2.3.3 The IEA Net Zero by 2050 scenario

The IEA Net Zero by 2050 scenario (NZE) has drawn significant attention since its release in May 2021. It provides a roadmap to achieve net zero CO2 emissions by 2050, and the path described meets the 1.5 degrees ambition of the Paris Agreement with a 50% probability.

The NZE predicts a peak in global energy demand by 2023 before a reduction of 10% towards 2050. With a growing population, the energy demand per capita would over the same period be reduced by 25%. Oil and gas would in 2050 contribute with 8% and 11% respectively of the total energy supply (8% natural gas with CCUS, and 3% without).

The NZE hinges on many uncertain assumptions. IEA highlights large behavioral changes on the individual level, modern bioenergy and its associated large land-use, and a fast pace of CCUS adoption, as the three most important. Several other assumptions stand out in addition, most notably the need for alignment and concerted efforts on a global scale, massive investments e.g. in electricity systems, a rapid maturing and broad adoption of new technology such as hydrogen, and access to sufficient quantities of rare earth minerals and critical metals.

To facilitate an orderly transition to zero-emission societies it is going to be important that policies to curb supply are aligned with policies to curb demand. In a comment to the NZE, Jason Bordoff of Columbia University writes: "Unless both supply and demand change in tandem, merely curbing the oil majors’ output will either shift production to less accountable producers or have potentially severe consequences on economic and national security interests while doing little to combat the climate crisis" (Bordoff, 2021). Bordoff bases his analysis on the fact that only 15% of the oil delivered to the market is produced by international oil companies (IOCs). The bulk of the oil (57% in 2018) is produced by national oil companies in OPEC countries plus Russia, and the remainder is produced by independents (OG21, 2020b).

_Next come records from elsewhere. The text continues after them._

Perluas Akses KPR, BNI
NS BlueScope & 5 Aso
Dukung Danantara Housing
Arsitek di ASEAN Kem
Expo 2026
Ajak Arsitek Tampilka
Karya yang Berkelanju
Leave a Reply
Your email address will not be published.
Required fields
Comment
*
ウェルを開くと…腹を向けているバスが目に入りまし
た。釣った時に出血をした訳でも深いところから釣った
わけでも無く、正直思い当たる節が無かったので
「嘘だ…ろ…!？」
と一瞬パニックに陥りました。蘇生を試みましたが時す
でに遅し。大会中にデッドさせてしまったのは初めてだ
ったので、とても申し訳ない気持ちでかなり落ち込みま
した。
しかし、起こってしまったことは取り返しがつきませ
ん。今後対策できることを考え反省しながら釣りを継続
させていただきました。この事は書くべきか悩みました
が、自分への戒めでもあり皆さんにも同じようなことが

The NZE assumes an oil price decline from 37 $/bbl in 2020 to 24 USD/bbl in 2050 to balance supply and demand, and states: "The rapid drop in oil and natural gas demand in the NZE means that no fossil fuel exploration is required and no new oil and natural gas fields are required beyond those that have already been approved for development". Following the arguments of Bordoff in his evaluation of the NZE, the assumed oil price decline would have to be driven by reduced oil demand resulting from substitution with low-emission energy sources outcompeting fossil fuels on costs, and not by curbing oil supply. As such, the eliminated need for new investments in exploration and field development in the NZE should be a consequence of CO2-pricing and large-scale development of low-emission energy, and not a result of unilateral political decisions on banning exploration and field development.

If the NZE projected price trajectory should materialize, it is not a given that remaining resources in existing fields are more cost and emission effective than resources in new fields. For the NCS, new resources close to existing infrastructure could very well be economically viable within the 30-35$/bbl oil price range projected by the NZE in the period 2030-2040. This is the likely period much of the remaining resources on the NCS would be realized. The associated GHG emissions from such new resources could be substantially lower than from some of the contingent resources in existing fields globally.

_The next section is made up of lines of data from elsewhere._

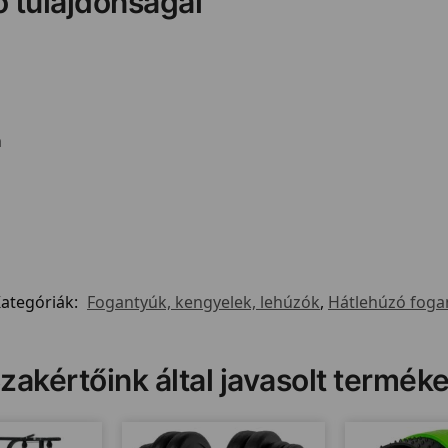
ó tulajdonságai
m
ategóriák:
Fogantyúk, kengyelek, lehúzók
,
Hátlehúzó foga
zakértőink által javasolt termék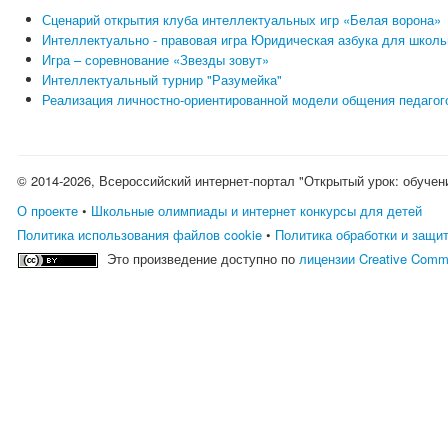
Сценарий открытия клуба интеллектуальных игр «Белая ворона»
Интеллектуально - правовая игра Юридическая азбука для школь
Игра – соревнование «Звезды зовут»
Интеллектуальный турнир "Разумейка"
Реализация личностно-ориентированной модели общения педагог
© 2014-2026, Всероссийский интернет-портал "Открытый урок: обучен
О проекте
•
Школьные олимпиады и интернет конкурсы для детей
Политика использования файлов cookie
•
Политика обработки и защи
Это произведение доступно по
лицензии Creative Comm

The NZE is one of many scenarios describing the on-going and necessary global energy transition. When evaluating petroleum technology needs for the future, it should be treated as such, although with a considerable weight given the potentially high impact it may have on policy development.


[1] IEA WEO 2020, IEA NZE, Shell Scenarios 2020, OPEC WOO 2020, Equinor Energy Perspectives 2020, DNV GL ETO 2020.